Muhuri rapid response officer Fahad Changi says police officers’ working environment is “deplorable and unfavourable”. He says the conditions are not conducive for officers to have a good rapport with the communities they deal with.

Changi says this has contributed to the rising cases of police brutality and other misconduct.

“Some of these problems, which most people [don’t] see as a big deal, actually affect them mentally and are the reason why cases of police brutality against Kenyans are on the rise,” he says.

Low salaries have left many officers “stressed”, making them sink into depression, which in some cases results in the officers killing citizens or themselves. Changi says this has also led to unending cases of bribery in the police service.

The situation is likely to get worse if new rules by the National Police Service Commission are implemented. The commission has proposed barring officers from running any business beside their official job, which will deny them extra income.

According to the new guidelines, officers who want to engage in business or any other activities must first seek clearance.

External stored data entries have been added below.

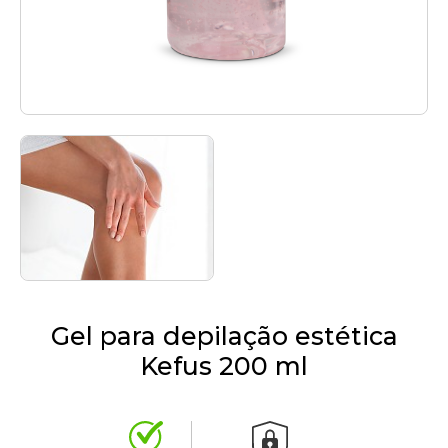
Gel para depilação estética
Kefus 200 ml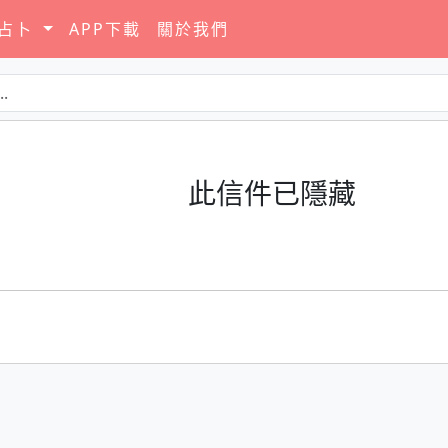
要占卜
APP下載
關於我們
此信件已隱藏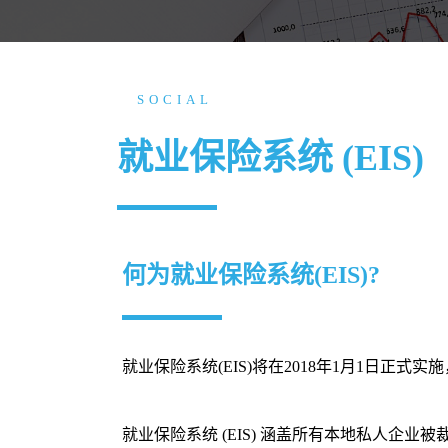
SOCIAL
就业保险系统 (EIS)
何为就业保险系统(EIS)?
就业保险系统(EIS)将在2018年1月1日
就业保险系统 (EIS) 涵盖所有本地私人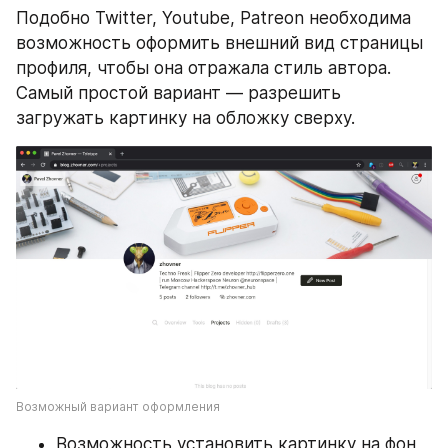
Подобно Twitter, Youtube, Patreon необходима 
возможность оформить внешний вид страницы 
профиля, чтобы она отражала стиль автора.  
Самый простой вариант — разрешить 
загружать картинку на обложку сверху.
Возможный вариант оформления
Возможность установить картинку на фон, 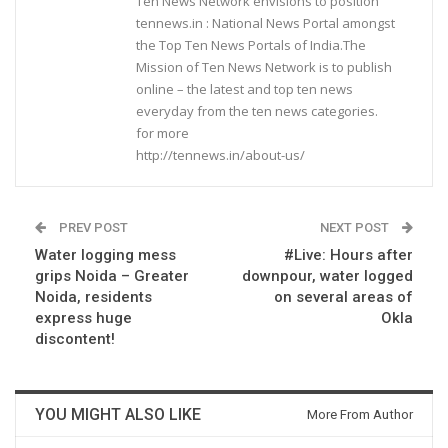
Ten News Network envisions to position
tennews.in : National News Portal amongst
the Top Ten News Portals of India.The
Mission of Ten News Network is to publish
online – the latest and top ten news
everyday from the ten news categories.
for more
http://tennews.in/about-us/
PREV POST
NEXT POST
Water logging mess
#Live: Hours after
grips Noida – Greater
downpour, water logged
Noida, residents
on several areas of
express huge
Okla
discontent!
YOU MIGHT ALSO LIKE
More From Author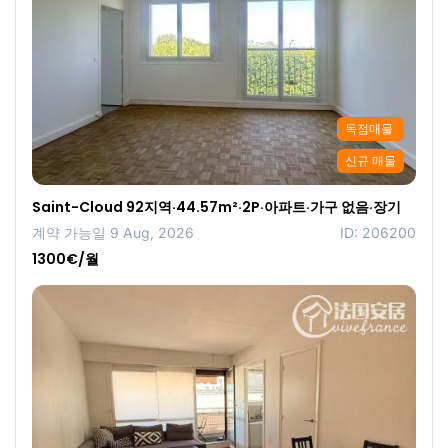
독점매물
신규 매물
Saint-Cloud 92지역·44.57m²·2P·아파트·가구 없음·장기
계약 가능일 9 Aug, 2026
ID: 206200
1300€/월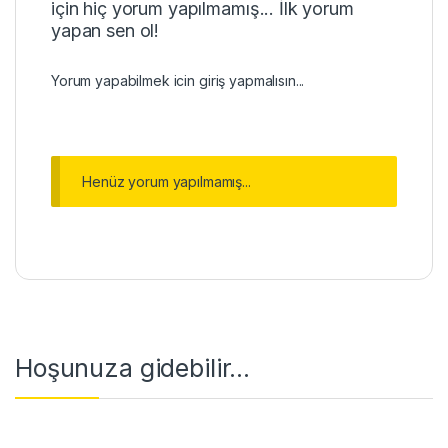
için hiç yorum yapılmamış... İlk yorum
yapan sen ol!
Yorum yapabilmek icin
giriş
yapmalısın...
Henüz yorum yapılmamış...
Hoşunuza gidebilir…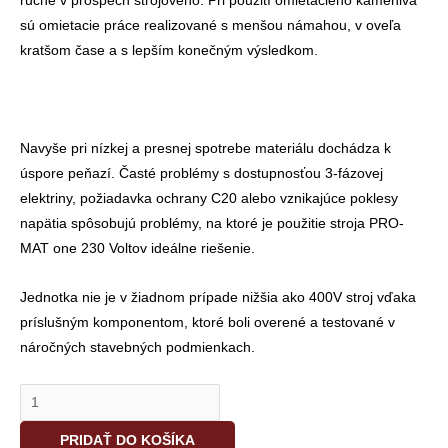
ručne v prospech strojového. Pri použití omietacieho kameniva
sú omietacie práce realizované s menšou námahou, v oveľa
kratšom čase a s lepším konečným výsledkom.
Navyše pri nízkej a presnej spotrebe materiálu dochádza k
úspore peňazí. Časté problémy s dostupnosťou 3-fázovej
elektriny, požiadavka ochrany C20 alebo vznikajúce poklesy
napätia spôsobujú problémy, na ktoré je použitie stroja PRO-
MAT one 230 Voltov ideálne riešenie.
Jednotka nie je v žiadnom prípade nižšia ako 400V stroj vďaka
príslušným komponentom, ktoré boli overené a testované v
náročných stavebných podmienkach.
PRIDAŤ DO KOŠÍKA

If their application is accepted, he or she will have to comply with stiff conditions for conducting the business or leave the service.

Those who already operate businesses are required to declare them; otherwise, they will be subjected to disciplinary action should the commission find out.

The guidelines are contained in six new policies that the NPSC — the employer of the police officers— has introduced as part of police reforms.

The policies cover training, housing, counselling and chaplaincy, welfare and conflict of interest.


NPSC chairman Johnston Kavuludi said the draft policies would guide the operations and other critical aspects of the police service.

In line with the Public Officer Ethics Act, gifts received by police officers during work will be surrendered to the Inspector General. They will be considered as donations to the office.

Muhuri points out that officers have been psychologically neglected by their employer. Police officers who suffer trauma are rarely taken through counselling, which hurts their working experience.

In 2015, an officer who witnessed the murder of his colleagues, including OCPD Hezborn Otieno, in Changamwe, Mombasa county, broke down in court while he narrated the attack by a group of suspected Mombasa Republican Council members. The officer said the images traumatised him.

Other reasons identified by the organisation include officers receiving orders from their superiors to conduct operations in a particular manner. “When a junior officer receives orders to deal mercilessly with citizens, then we should expect brutality in the operations,” Changi says.

Oppression of junior officers by their seniors is also another reason for increased police brutality. Changi says juniors officers end up “taking revenging” on citizens instead.

Adapting to new workstations when transferred to harsh environments is also a difficulty that the servicemen and servicewomen face.

The officers’ own security has been threatened. They have been attacked and some killed by organised criminals on a revenge mission.

In July, a gangster attacked and killed an undercover officer in Kisauni. The unidentified gangman stabbed the detective in the neck and back.

The victim and his colleague had been pursuing three gang members at Magodoroni in Kisauni, Mombasa county, when the attack happened.

In 2013, four police officers, including an OCPD and OCS of Changamwe police station, were killed by panga-wielding thugs.

OCPD Otieno, OCS Salim Kimutai, and officers Stephen Maithya and Andrew Songwa were killed when the gang raided the police station.

And while the officers are attacked and maimed, they have no one to speak out on their behalf.